Let’s remove emotion and look at structure.
USD:
- Explosive money supply growth since 2008 and COVID
- Persistent fiscal deficits
- Purchasing power erosion every year
The “strong dollar” is simply the least weak fiat.
INR:
- Chronic trade deficit
- Energy imports priced in USD
- Capital flows toward stronger currencies
- RBI forced to balance growth and currency stability
Result:
An Indian holding INR loses purchasing power faster than an American
holding USD.
This is not opinion. This is arithmetic.
4. The Currency Hierarchy
From weakest to strongest:
- Holding INR cash
- Holding USD cash
- Holding scarce assets
Remaining at level one is not safety. It is guaranteed long-term loss.
5. Cash Printing and Liquidity Effects
Newly printed money:
- Enters banks and institutions first
- Pushes up asset prices before wages adjust
- Penalizes savers and rewards asset holders
This is the Cantillon Effect.
If you feel poorer despite working harder,
it is not personal failure.
It is structural design.
6. Fake Currency: Does It Matter?
Be precise.
- Counterfeit currency does increase effective supply
- But at a negligible scale compared to legal printing
- It does not drive macro inflation
Legal money creation alone is sufficient to destroy purchasing power.
Why Bitcoin Is Fundamentally Different
1. Hard-Capped Supply
- 21 million coins
- No policy meetings
- No emergency stimulus
- No political overrides
Scarcity is enforced by code, not promises.
2. Fixed Supply, Expanding Demand
Demand drivers:
- Fiat debasement
- Capital controls
- Institutional participation
- Generational distrust of legacy systems
Supply:
- Fixed
- Halving every four years
- Increasingly illiquid due to long-term holders
This creates asymmetric price dynamics.
3. Bitcoin Does Not Need to Replace Fiat
Bitcoin does not need to be:
- A daily currency
- A payments rail
- A banking system
It only needs to succeed as a superior store of value.

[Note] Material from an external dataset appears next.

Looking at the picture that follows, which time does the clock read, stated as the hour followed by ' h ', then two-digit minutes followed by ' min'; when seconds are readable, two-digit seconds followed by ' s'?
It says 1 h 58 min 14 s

Gold did this for 5,000 years with worse properties.
4. Policy Constraints Create Asymmetry
Fiat requires:
- Inflation
- Control
- Trust
Bitcoin requires:
- Nothing
- No permission
- No trust
Every policy failure of fiat is free marketing for Bitcoin.
How This Plays Out
- Governments increase money supply
- Fiat purchasing power declines
- Citizens seek protection
- Capital moves to scarce assets
- Bitcoin absorbs marginal demand
- Price reprices non-linearly
Bitcoin does not grow smoothly.
It moves in violent repricing cycles.
A Non-Conventional but Honest View
Bitcoin is not guaranteed to win.
But fiat is guaranteed to lose.
That asymmetry alone makes Bitcoin rational, not speculative.
If your objections are:
- “Governments will ban it”
- “It is volatile”
- “It has no intrinsic value”
You are arguing from authority and comfort, not economics.
Final Summary
- Wealth is preserved by scarcity, not trust
- Fiat is infinite by necessity
- INR holders lose faster than USD holders
- Bitcoin is engineered scarcity in a fiat world
- Fixed supply + rising demand leads to parabolic repricing
Holding fiat is not conservative.
It is playing a game designed for you to lose.